» EXERCISE SET
(a) Can you reproduce the judgment excerpt starting at "11. We are, however, concerned" and ending at "of Section 16.", switching "Tribunal" to "Appellate Authority" at every occurrence?
(b) Could you condense the paragraph of the judgment excerpt that begins "In Bengal Immunity Co. Ltd." into a shorter version that keeps its main facts?
(c) Answer these questions from the judgment excerpt, each on its own line:
(i) Which bench decided Pirthi v. State of Uttar Pradesh?
(ii) Under the Act named in the judgment excerpt, what was the Tribunal held not empowered to deal with?
(iii) In which case did the Supreme Court adopt the rule of interpretation from Heydons case?

[TEXT SECTION — start]

11. We are, however, concerned with the interpretation of Section 16(5) of the U.P. Amendment Act XXIII of 1965. In Pirthi v. State of Uttar Pradesh (Sp. A. No. 931 of 1969 D/ 6-1-1970) referred to above a Division Bench of this Court took the view that there is no indication in Section 16(5) of the Indian Forest (U.P. Amendment) Act, 1965 (U.P. Act XXIII of 1965) that the jurisdiction of the Tribunal is wider than that of the State Government, and held that Section 16(5) did not empower the Tribunal to deal with a matter which was beyond the jurisdiction of the State Government, when the revision was filed before the State Government. With respect, this view does not appear to be in harmony with the subject, context and language of Sub-section (5) of Section 16.
12. In Bengal Immunity Co. Ltd. v. State of Bihar : AIR 1955 SC 661 [LQ/SC/1954/175] at page 674 the Supreme Court adopted the rule of interpretation expounded in Heydons case. According to that rule, the function of a Judge is always to make such construction "as shall suppress the mischief, and advance the remedy" and "to add force and life to the cure and remedy, according to the true intent of the makers of the Act, pro bono publico."

[TEXT SECTION — finish]
[DATA SHOWN — start]

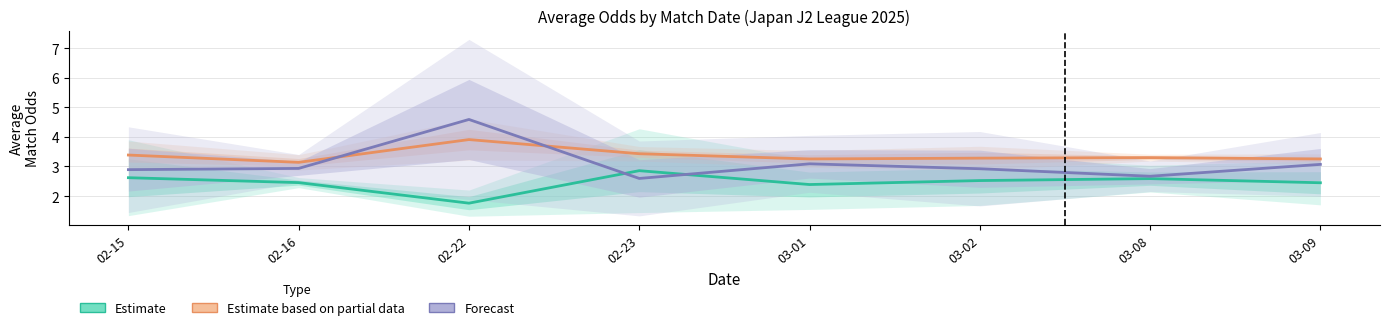

What is the maximum value for Forecast?

4.6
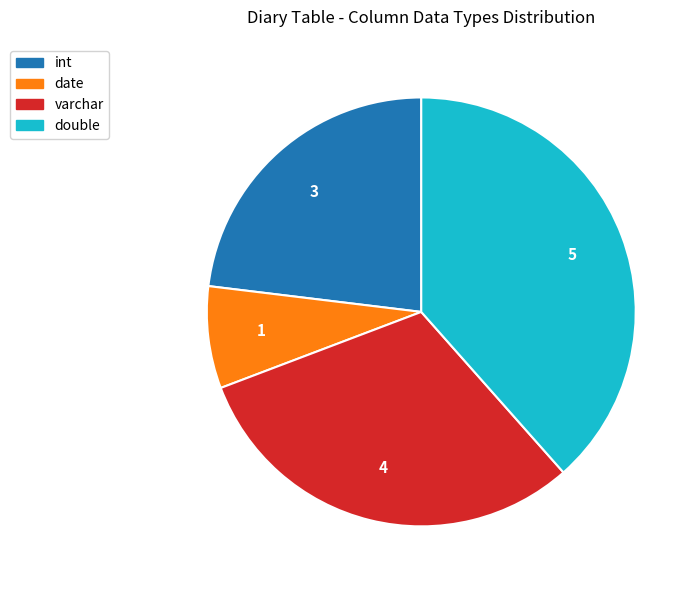

How many slices are in this pie chart?

4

[DATA SHOWN — finish]

» RESULTS FOR THE EXERCISE
(a)
11. We are, however, concerned with the interpretation of Section 16(5) of the U.P. Amendment Act XXIII of 1965. In Pirthi v. State of Uttar Pradesh (Sp. A. No. 931 of 1969 D/ 6-1-1970) referred to above a Division Bench of this Court took the view that there is no indication in Section 16(5) of the Indian Forest (U.P. Amendment) Act, 1965 (U.P. Act XXIII of 1965) that the jurisdiction of the Appellate Authority is wider than that of the State Government, and held that Section 16(5) did not empower the Appellate Authority to deal with a matter which was beyond the jurisdiction of the State Government, when the revision was filed before the State Government. With respect, this view does not appear to be in harmony with the subject, context and language of Sub-section (5) of Section 16.

(b) In Bengal Immunity Co. Ltd. v. State of Bihar (AIR 1955 SC 661, at page 674), the Supreme Court adopted the rule of interpretation from Heydons case. Under that rule, a Judge must construe a statute so as to suppress the mischief and advance the remedy, giving force and life to the cure according to the true intent of the Act's makers, for the public good.

(c)
(i) A Division Bench of this Court.
(ii) A matter that was beyond the jurisdiction of the State Government when the revision was filed before the State Government.
(iii) Bengal Immunity Co. Ltd. v. State of Bihar.